A Moscow-backed spacecraft carrying two Russians and a US astronaut on Friday docked successfully at the International Space Station (ISS) after a technical hitch caused an unprecedented two-day delay.
The Soyuz TMA-12M, carrying Russia’s Alexander Skvortsov and Oleg Artemyev, and NASA’s Steve Swanson, docked at 3:53am Moscow time, Russia’s mission control said.
Hours after the successful docking, Russian state media reported that the head of Moscow’s mission control, Viktor Ivanov, had been sacked.
The RIA Novosti news agency cited a mission control source who said the sudden dismissal of Ivanov was not connected to the technical problem that forced the Soyuz’s crew to spend an extra two days in orbit before docking with the station.
The report gave no further explanation for the sacking.
Skvortsov was first to open the hatch into the ISS at about 7am Moscow time, hugging the crew members already on board and grinning broadly.
“That was fun... It’s a lot more spacious in here,” Skvortsov said in a video link-up from the ISS.
The trio were originally meant to dock early on Wednesday, just six hours after launch from Kazakhstan, but their Soyuz spacecraft suffered a technical glitch on its approach.
The spacecraft had to orbit the Earth 34 times before its rendezvous with the space laboratory, instead of the fast-track route of four orbits originally planned.
“It was a long two days, but we made it.
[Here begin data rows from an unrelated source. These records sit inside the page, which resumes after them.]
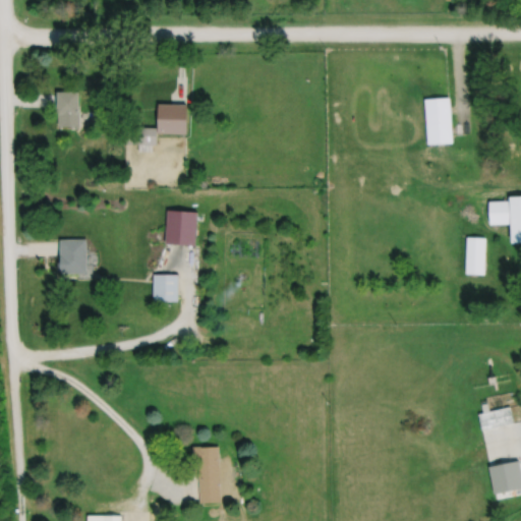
[(79,92),(58,92),(58,126),(79,126),(79,92)]
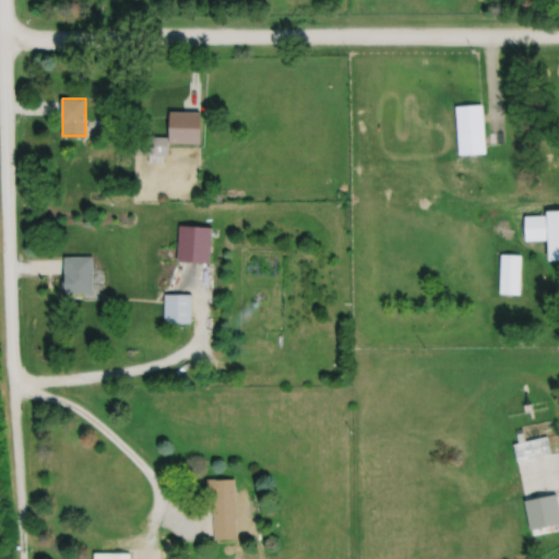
[(137,154),(169,154),(169,137),(137,137),(137,154)]
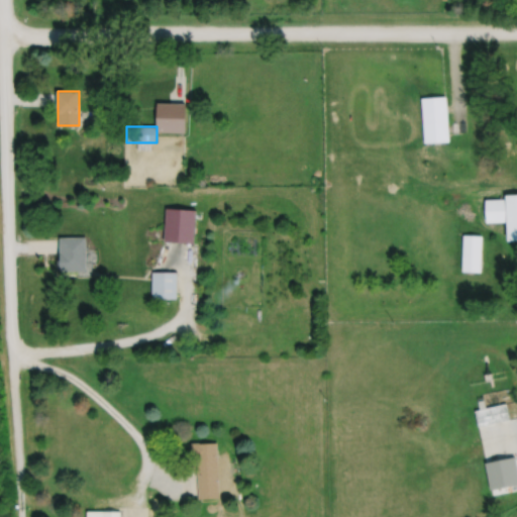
[(516,240),(516,196),(483,197),(484,223),(504,222),(504,241),(516,240)]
Glad to be here,” Swanson said on a video link-up from the ISS.
The problem started once their Soyuz capsule was already in orbit and a thruster failed to fire.
US space agency NASA said in a statement that the Soyuz spacecraft “was unable to complete its third thruster burn to fine-tune its approach” to the ISS.
The Soyuz capsule instead was forced to make three manoeuvers in orbit to bring it on the correct trajectory.
The head of the Russian state firm Energia, which made the Soyuz rocket that propels the craft into space, said on Wednesday that the origin of the problem was not yet clear.
Vitaly Lopota told the Interfax news agency the problem could have been due to a mathematical error in determining at what altitude the thruster should fire.
A commission has been formed to pinpoint the cause of the problem.
The flight director for the Russian section of the ISS, Vladimir Solovyov, vowed on Friday to stay on the fast-track route it began using last year.
“We will continue to work according to this scheme. You can’t scare us off with just this one thing,” he said, as quoted by the ITAR-TASS news agency.
Soyuz’s onboard computers may be updated, he said.